- **REQUIREMENT**
Everything in the listing below has to be repeated exactly, except the pictures.

- **SUPPLIED DATA**
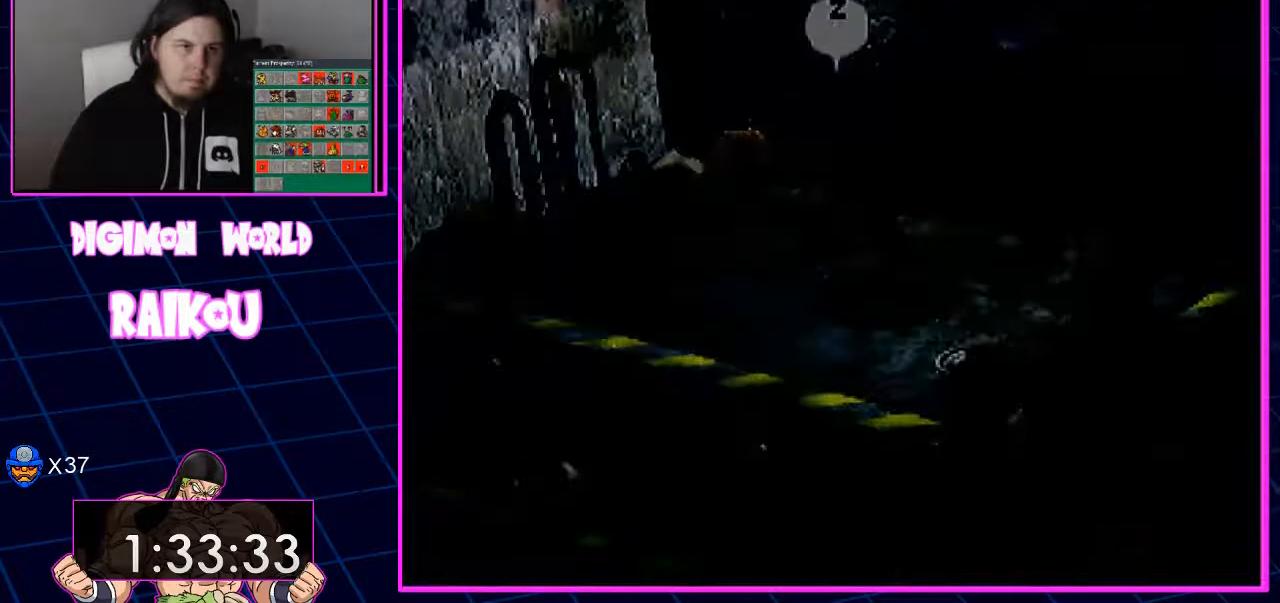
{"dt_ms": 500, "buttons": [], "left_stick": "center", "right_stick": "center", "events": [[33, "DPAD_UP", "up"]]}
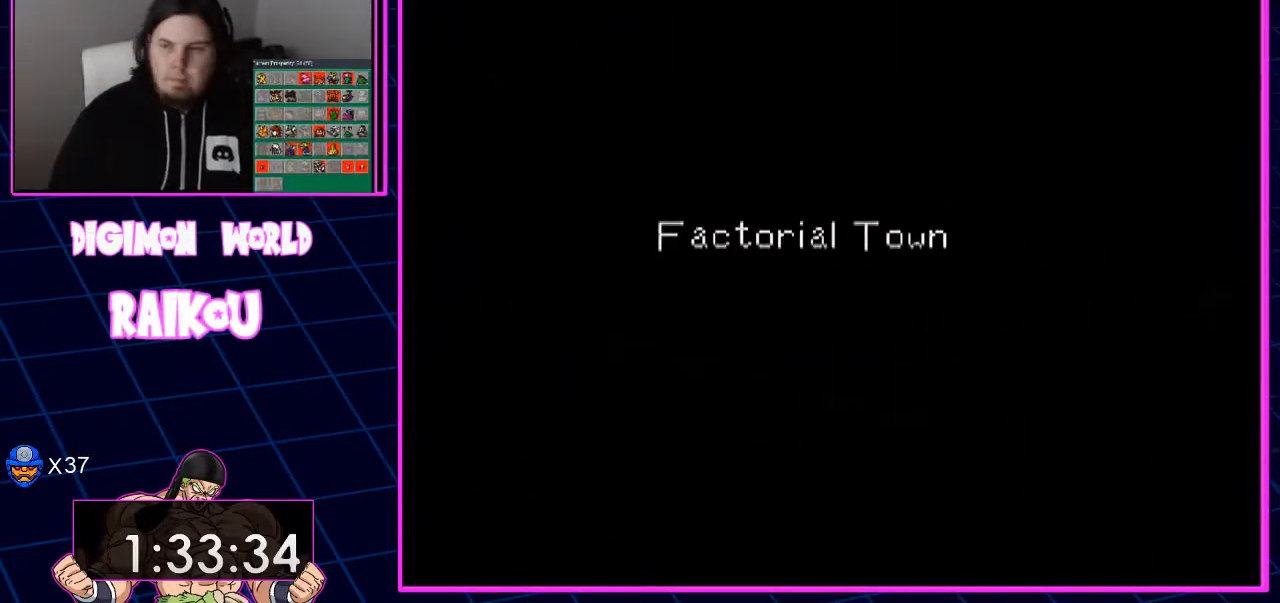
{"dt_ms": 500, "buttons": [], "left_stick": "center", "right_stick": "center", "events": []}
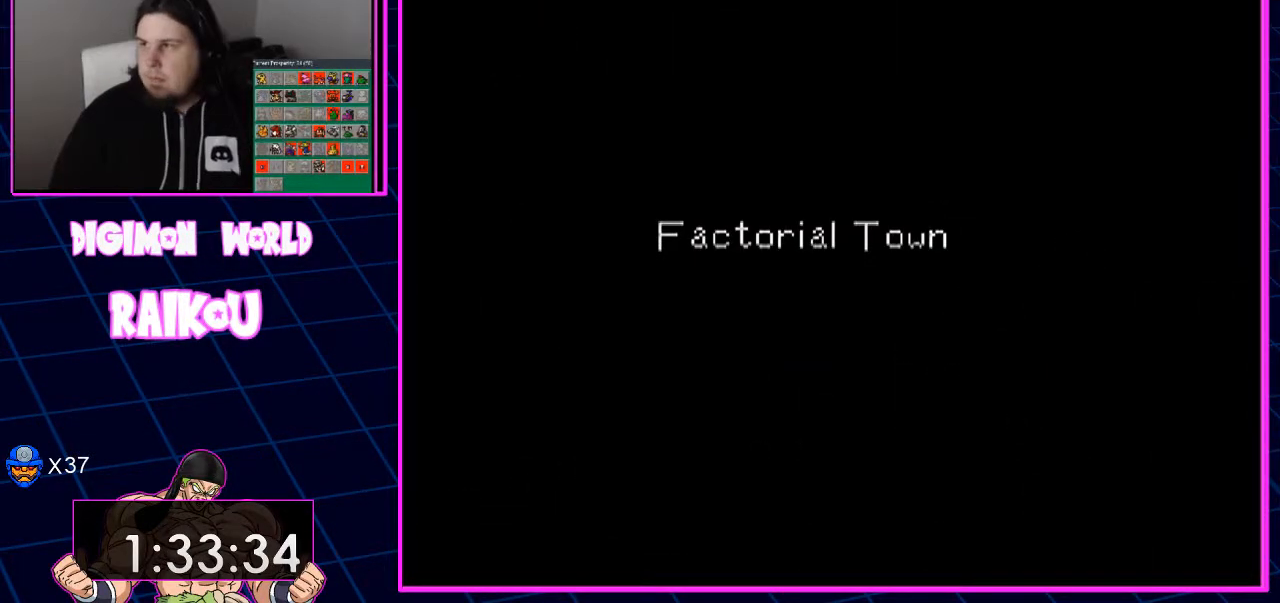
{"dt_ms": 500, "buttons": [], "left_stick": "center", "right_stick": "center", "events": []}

- **TASK OUTPUT**
{"dt_ms": 500, "buttons": [], "left_stick": "center", "right_stick": "center", "events": [[33, "DPAD_UP", "up"]]}
{"dt_ms": 500, "buttons": [], "left_stick": "center", "right_stick": "center", "events": []}
{"dt_ms": 500, "buttons": [], "left_stick": "center", "right_stick": "center", "events": []}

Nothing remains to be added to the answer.